Ao passear pelas ruas desta metrópole morta chamada Barcelona quem esteja atentx pode fazer uma rápida análise da realidade vigente nesta como em outras cidades do mundo civilizado, nas ruas comerciais do centro tais como Paseo de Gracia, Portal del Angel ou Diagonal podemos observar como as massas aborregadas atestam cada centímetro do solo, como jovens e velhxs se idiotizam com tecnologia, como xs pobres e xs acomodadxs olham as mesmas montras, suspiram pelos mesmos objetos, usam a mesma moda e idolatram os mesmos ídolos sociais. No mesmo recanto podemos ver o luxo e o consumo mais absurdo enquanto a poucos metros, nalguma porta ou esquina, alguns/mas desgracadxs dormem entre papelão e lixo. Tudo isso acontece sob o olhar atento de centenas de câmaras de vigilância colocadas especialmente no centro e em áreas comerciais; exércitos de polícia também atestam as cidades, desde patrulhas de secretas a esquadrões de choque de metralhadora na mão, tudo isto para a segurança do cidadão/ã que felizmente se sente protegidx ao contemplar o estado policial.

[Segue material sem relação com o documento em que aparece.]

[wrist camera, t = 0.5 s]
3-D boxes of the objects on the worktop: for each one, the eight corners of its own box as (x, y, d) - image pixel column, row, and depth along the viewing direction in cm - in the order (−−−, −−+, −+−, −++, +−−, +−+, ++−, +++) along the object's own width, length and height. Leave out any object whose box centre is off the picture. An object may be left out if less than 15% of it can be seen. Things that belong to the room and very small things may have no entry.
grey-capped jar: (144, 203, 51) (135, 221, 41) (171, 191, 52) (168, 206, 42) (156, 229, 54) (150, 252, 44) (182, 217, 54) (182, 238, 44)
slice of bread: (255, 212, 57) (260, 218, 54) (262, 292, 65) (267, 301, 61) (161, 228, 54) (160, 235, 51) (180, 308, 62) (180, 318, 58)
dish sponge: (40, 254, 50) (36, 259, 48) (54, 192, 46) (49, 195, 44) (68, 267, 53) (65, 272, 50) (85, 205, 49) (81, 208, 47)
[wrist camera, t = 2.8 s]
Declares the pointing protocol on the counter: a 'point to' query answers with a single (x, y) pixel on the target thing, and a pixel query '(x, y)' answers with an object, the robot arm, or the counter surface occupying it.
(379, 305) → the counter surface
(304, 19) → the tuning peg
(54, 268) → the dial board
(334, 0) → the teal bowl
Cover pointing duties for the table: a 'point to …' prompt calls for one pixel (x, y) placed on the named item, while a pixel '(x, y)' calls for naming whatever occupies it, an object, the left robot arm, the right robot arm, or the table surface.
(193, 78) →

Na sociedade de massas que se desenvolve no capitalismo pode-se estar cercado de milhões de pessoas e ao mesmo tempo sentires-te só e isoladx. Procura-se preencher o isolamento social e o vazio existencial – produzido pelo deserto da sociedade de massas – pela procura da aceitação, modas, pertença a “algo”, trabalho, ócio alienante, drogas e consumismo. Este isolamento social é constantemente confundido com ndividualismo, no entanto, que pessoa com uma consciência individualista toleraria o ataque que em si mesma a própria sociedade da obediência e das massas representa para x próprix indivíduo?

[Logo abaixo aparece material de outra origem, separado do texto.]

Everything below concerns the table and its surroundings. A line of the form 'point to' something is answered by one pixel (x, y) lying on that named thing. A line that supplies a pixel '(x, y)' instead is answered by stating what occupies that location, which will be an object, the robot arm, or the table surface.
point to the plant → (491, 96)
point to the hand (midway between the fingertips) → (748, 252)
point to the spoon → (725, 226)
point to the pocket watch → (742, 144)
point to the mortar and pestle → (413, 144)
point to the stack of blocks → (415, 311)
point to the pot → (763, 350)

Após uma época de crise e agitação social – parecendo que tudo vai finalmente voltar ao normal – a vida é menos vivida do que nunca mas nada acontece porque x cidadão/ã dá graças por ainda quebrar as costas 8 horas ou mais no trabalho de merda, cobrando uma ninharia para continuar a pagar preços exorbitantes por alugar um quarto, comprar mercadorias ou simplesmente para continuar a comprar a merda que oferecem as montras. O/a cidadão/ã está convencidx de que “algo está a mudar” porque governa a cidade uma mulher, prefeita de um partido de esquerdas e progressista. Partidos que, aliás, foram incubados nos protestos de rua no período de convulsão, mostrando que a grande maioria da massa saíu à rua para reclamar mas que, apesar dos slogans incendiários e de terem nalguns casos chegado a aplaudir ou até mesmo participar nos motins, tiveram só uma momentânea frustração – ao verem o estado de bem-estar que lhes tinha sido prometido ir por água abaixo e basicamente tudo o que desejavam era terem mais uma vez a oportunidade de reviverem a sua antiga vida com as suas ilusões de trabalho, consumo, lazer estúpido e televisão. Aliás, esta nova normalidade já não é tão subtil como era dantes, este é a normalidade dos estados de emergência, o “nível de alerta 4 anti-terrorismo”, o encerramento das fronteiras, as macro – prisões a estourar, os militares patrulhando as ruas … o controle multiplicando-se em cada esquina da cidade. Uma normalidade que não aceitamos e da qual não vamos ser merxs espectadorxs.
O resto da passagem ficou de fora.